• _WHAT IS BEING ASKED_:
Could you print exactly the lines of the listing below, starting at the line that has "root@smtp:/home/j.nakazawa# find . -ls" and ending at the line that has "2020 ./.bash_history -> /dev/null", and only those lines?

• _DATA_:
BEGIN
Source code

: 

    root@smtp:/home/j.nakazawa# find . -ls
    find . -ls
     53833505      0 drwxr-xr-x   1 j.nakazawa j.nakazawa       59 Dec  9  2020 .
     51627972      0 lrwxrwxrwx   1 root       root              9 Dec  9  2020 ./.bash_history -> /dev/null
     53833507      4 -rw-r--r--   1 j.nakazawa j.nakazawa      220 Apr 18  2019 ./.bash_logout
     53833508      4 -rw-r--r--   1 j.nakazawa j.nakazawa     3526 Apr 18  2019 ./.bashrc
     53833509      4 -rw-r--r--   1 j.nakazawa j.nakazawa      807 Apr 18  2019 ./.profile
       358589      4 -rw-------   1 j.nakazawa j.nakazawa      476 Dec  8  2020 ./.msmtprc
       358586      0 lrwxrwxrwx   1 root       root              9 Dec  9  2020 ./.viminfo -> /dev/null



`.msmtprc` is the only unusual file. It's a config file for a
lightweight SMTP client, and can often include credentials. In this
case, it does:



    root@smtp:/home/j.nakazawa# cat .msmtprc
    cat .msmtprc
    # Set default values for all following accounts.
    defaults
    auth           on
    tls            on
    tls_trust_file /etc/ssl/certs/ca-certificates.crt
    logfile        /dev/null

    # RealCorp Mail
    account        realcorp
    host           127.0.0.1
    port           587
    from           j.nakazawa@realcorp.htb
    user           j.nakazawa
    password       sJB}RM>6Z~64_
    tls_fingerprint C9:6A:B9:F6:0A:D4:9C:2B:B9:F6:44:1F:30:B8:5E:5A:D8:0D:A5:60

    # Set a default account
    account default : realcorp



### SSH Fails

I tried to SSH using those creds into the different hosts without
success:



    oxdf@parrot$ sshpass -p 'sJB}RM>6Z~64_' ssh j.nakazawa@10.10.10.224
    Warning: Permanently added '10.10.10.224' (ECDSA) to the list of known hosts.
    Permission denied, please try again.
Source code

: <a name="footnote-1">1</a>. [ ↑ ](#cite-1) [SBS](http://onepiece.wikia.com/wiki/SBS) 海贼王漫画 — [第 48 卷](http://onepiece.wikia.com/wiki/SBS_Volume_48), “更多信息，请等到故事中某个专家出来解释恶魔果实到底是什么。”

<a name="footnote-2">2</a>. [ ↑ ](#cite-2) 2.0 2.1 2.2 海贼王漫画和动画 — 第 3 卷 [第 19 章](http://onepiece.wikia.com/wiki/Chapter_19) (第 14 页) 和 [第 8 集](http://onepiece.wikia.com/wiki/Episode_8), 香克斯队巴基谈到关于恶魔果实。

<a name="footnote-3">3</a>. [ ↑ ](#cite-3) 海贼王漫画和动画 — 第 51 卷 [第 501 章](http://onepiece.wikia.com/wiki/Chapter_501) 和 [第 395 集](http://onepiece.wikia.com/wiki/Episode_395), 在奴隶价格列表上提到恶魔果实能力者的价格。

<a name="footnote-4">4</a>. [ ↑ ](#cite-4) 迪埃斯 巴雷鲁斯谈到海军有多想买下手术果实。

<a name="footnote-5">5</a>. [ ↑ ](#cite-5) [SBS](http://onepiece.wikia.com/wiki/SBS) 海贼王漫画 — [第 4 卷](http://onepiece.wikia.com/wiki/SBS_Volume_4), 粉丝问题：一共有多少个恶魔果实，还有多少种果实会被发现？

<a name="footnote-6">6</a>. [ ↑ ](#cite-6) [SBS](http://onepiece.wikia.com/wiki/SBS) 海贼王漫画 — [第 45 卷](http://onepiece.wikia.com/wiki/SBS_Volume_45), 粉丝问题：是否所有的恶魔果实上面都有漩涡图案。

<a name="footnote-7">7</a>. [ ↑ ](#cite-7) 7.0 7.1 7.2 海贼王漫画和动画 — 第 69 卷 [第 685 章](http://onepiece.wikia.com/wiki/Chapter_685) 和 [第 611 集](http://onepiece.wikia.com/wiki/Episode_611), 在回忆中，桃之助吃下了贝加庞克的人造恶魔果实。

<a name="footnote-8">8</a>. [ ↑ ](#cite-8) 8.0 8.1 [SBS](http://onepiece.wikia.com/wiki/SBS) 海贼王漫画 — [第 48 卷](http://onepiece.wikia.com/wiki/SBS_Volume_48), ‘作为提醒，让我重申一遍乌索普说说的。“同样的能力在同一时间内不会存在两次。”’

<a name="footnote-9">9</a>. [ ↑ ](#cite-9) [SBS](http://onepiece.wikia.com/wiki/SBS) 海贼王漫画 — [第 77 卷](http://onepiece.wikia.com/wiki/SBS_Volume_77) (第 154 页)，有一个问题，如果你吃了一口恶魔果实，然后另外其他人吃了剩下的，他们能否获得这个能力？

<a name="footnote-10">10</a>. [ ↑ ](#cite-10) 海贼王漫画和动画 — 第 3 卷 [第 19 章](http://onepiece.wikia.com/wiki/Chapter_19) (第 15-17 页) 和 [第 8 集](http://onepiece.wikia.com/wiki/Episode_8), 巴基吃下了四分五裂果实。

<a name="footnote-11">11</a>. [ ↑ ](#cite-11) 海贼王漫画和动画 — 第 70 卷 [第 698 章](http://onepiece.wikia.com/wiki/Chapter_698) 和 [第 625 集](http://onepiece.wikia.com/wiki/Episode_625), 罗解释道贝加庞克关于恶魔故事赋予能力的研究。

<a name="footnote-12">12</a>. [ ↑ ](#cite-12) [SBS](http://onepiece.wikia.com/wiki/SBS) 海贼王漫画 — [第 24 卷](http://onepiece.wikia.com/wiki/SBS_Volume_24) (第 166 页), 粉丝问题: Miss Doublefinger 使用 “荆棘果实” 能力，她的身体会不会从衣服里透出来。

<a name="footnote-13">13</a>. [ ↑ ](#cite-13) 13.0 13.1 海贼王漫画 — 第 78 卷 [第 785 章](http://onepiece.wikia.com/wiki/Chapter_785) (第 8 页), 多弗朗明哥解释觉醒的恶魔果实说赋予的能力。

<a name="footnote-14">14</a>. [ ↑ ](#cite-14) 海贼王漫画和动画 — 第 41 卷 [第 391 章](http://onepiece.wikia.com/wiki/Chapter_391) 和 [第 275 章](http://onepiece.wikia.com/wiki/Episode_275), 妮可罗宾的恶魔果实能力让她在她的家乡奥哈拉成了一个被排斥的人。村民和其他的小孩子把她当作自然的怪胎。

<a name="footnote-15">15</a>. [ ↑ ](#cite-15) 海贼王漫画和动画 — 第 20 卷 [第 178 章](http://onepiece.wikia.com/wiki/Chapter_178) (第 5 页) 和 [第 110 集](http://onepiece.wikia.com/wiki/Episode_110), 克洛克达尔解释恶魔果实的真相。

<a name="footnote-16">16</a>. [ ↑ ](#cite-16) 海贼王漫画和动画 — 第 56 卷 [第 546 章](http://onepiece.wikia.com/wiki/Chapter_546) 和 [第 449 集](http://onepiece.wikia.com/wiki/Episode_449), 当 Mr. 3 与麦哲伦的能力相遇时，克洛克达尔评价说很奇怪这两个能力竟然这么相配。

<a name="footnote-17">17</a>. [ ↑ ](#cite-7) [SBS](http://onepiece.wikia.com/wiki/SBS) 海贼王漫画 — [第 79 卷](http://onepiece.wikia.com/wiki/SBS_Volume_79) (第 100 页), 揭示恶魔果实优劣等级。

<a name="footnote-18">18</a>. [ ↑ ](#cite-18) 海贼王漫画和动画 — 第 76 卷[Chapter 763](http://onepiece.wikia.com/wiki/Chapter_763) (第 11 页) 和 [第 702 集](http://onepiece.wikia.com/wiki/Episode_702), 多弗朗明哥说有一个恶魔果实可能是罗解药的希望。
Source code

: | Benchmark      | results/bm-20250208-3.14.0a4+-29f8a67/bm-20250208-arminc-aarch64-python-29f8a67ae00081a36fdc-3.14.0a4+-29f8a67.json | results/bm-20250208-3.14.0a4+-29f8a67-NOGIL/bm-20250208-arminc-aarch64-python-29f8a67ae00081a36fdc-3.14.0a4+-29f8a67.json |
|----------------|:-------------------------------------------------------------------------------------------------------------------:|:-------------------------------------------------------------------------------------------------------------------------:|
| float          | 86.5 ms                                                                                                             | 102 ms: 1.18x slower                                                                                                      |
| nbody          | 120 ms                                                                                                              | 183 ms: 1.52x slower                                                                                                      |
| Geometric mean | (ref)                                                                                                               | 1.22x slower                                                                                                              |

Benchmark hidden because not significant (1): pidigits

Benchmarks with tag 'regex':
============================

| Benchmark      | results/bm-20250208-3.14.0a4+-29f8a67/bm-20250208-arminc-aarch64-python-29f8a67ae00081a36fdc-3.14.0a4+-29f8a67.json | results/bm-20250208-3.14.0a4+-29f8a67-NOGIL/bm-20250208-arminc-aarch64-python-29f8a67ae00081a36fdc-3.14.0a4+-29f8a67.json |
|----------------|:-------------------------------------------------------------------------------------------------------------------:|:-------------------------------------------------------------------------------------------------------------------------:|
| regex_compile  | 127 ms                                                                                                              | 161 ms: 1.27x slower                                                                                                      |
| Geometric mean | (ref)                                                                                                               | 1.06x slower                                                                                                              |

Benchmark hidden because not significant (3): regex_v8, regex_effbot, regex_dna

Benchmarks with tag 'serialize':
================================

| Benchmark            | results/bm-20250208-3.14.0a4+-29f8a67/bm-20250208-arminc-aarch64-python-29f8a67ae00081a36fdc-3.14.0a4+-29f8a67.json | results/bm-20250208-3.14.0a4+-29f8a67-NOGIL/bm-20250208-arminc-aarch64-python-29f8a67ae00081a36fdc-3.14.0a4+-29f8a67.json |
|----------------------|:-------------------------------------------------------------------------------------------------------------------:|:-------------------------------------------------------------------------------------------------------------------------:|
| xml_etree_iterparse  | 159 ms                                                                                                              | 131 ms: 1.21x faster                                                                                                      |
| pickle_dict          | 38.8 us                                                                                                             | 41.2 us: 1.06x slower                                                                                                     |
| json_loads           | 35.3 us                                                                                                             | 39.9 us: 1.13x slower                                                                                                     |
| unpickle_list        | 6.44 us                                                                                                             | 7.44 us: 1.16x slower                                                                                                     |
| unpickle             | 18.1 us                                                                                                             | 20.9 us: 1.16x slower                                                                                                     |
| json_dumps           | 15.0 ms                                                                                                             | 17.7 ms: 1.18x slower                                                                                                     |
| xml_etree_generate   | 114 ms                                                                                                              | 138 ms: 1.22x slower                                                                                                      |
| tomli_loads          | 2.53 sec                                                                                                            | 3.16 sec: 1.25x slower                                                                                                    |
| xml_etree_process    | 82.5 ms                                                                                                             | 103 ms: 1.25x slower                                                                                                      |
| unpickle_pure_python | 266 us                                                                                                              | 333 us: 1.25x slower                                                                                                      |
END
• _PROBLEM SOLUTION_:
    root@smtp:/home/j.nakazawa# find . -ls
    find . -ls
     53833505      0 drwxr-xr-x   1 j.nakazawa j.nakazawa       59 Dec  9  2020 .
     51627972      0 lrwxrwxrwx   1 root       root              9 Dec  9  2020 ./.bash_history -> /dev/null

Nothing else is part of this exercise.